- Record excerpts
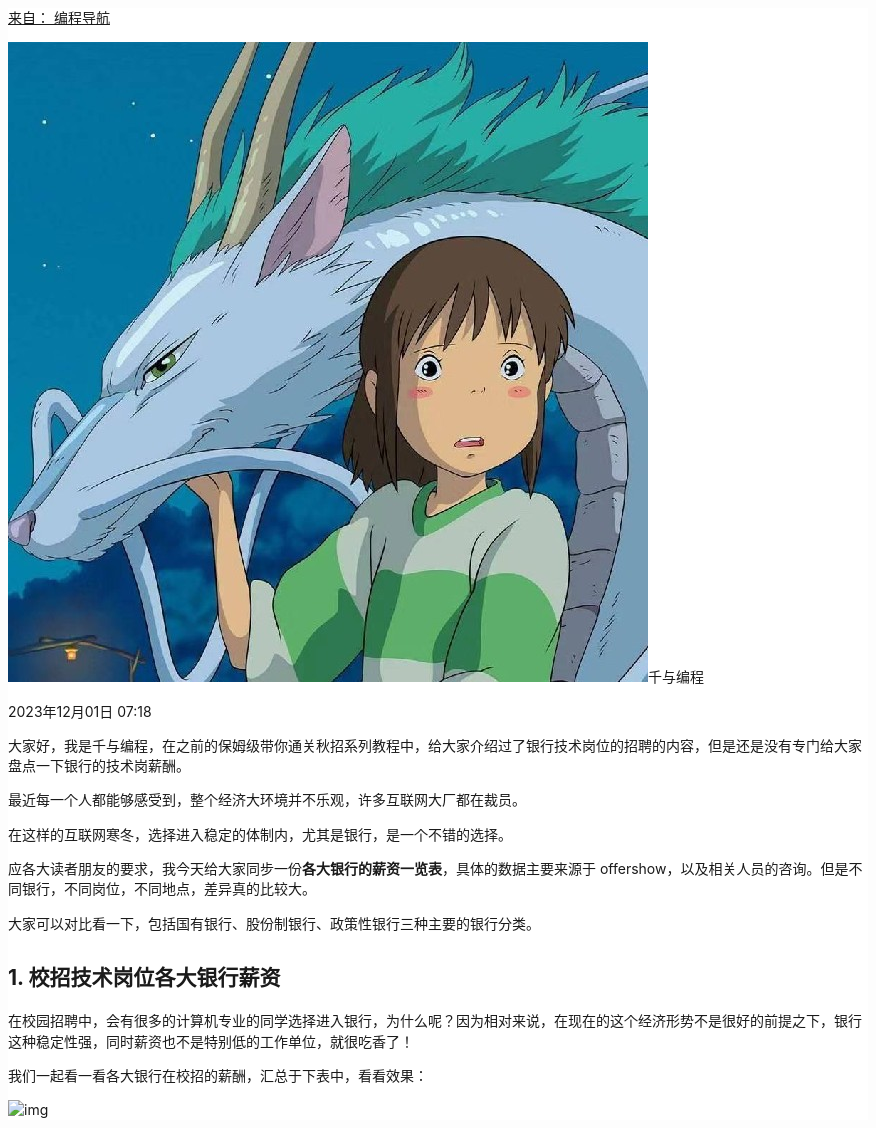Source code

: [来自： 编程导航](https://wx.zsxq.com/dweb2/index/group/51122858222824)

![用户头像](银行+运营商技术岗.assets/Fu_WcoMkGY4P4OCuNFOsIJEHqCp7-1716084914171.jpg)千与编程

2023年12月01日 07:18

大家好，我是千与编程，在之前的保姆级带你通关秋招系列教程中，给大家介绍过了银行技术岗位的招聘的内容，但是还是没有专门给大家盘点一下银行的技术岗薪酬。

最近每一个人都能够感受到，整个经济大环境并不乐观，许多互联网大厂都在裁员。

在这样的互联网寒冬，选择进入稳定的体制内，尤其是银行，是一个不错的选择。

应各大读者朋友的要求，我今天给大家同步一份**各大银行的薪资一览表**，具体的数据主要来源于 offershow，以及相关人员的咨询。但是不同银行，不同岗位，不同地点，差异真的比较大。

大家可以对比看一下，包括国有银行、股份制银行、政策性银行三种主要的银行分类。

## **1. 校招技术岗位各大银行薪资**

在校园招聘中，会有很多的计算机专业的同学选择进入银行，为什么呢？因为相对来说，在现在的这个经济形势不是很好的前提之下，银行这种稳定性强，同时薪资也不是特别低的工作单位，就很吃香了！

我们一起看一看各大银行在校招的薪酬，汇总于下表中，看看效果：

![img](银行+运营商技术岗.assets/FiOlOjadbA0NSzHuxdth4co-MD1r)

- Problem to solve
State only how many lines of the data contain the string "运营商技术岗".

- Response
2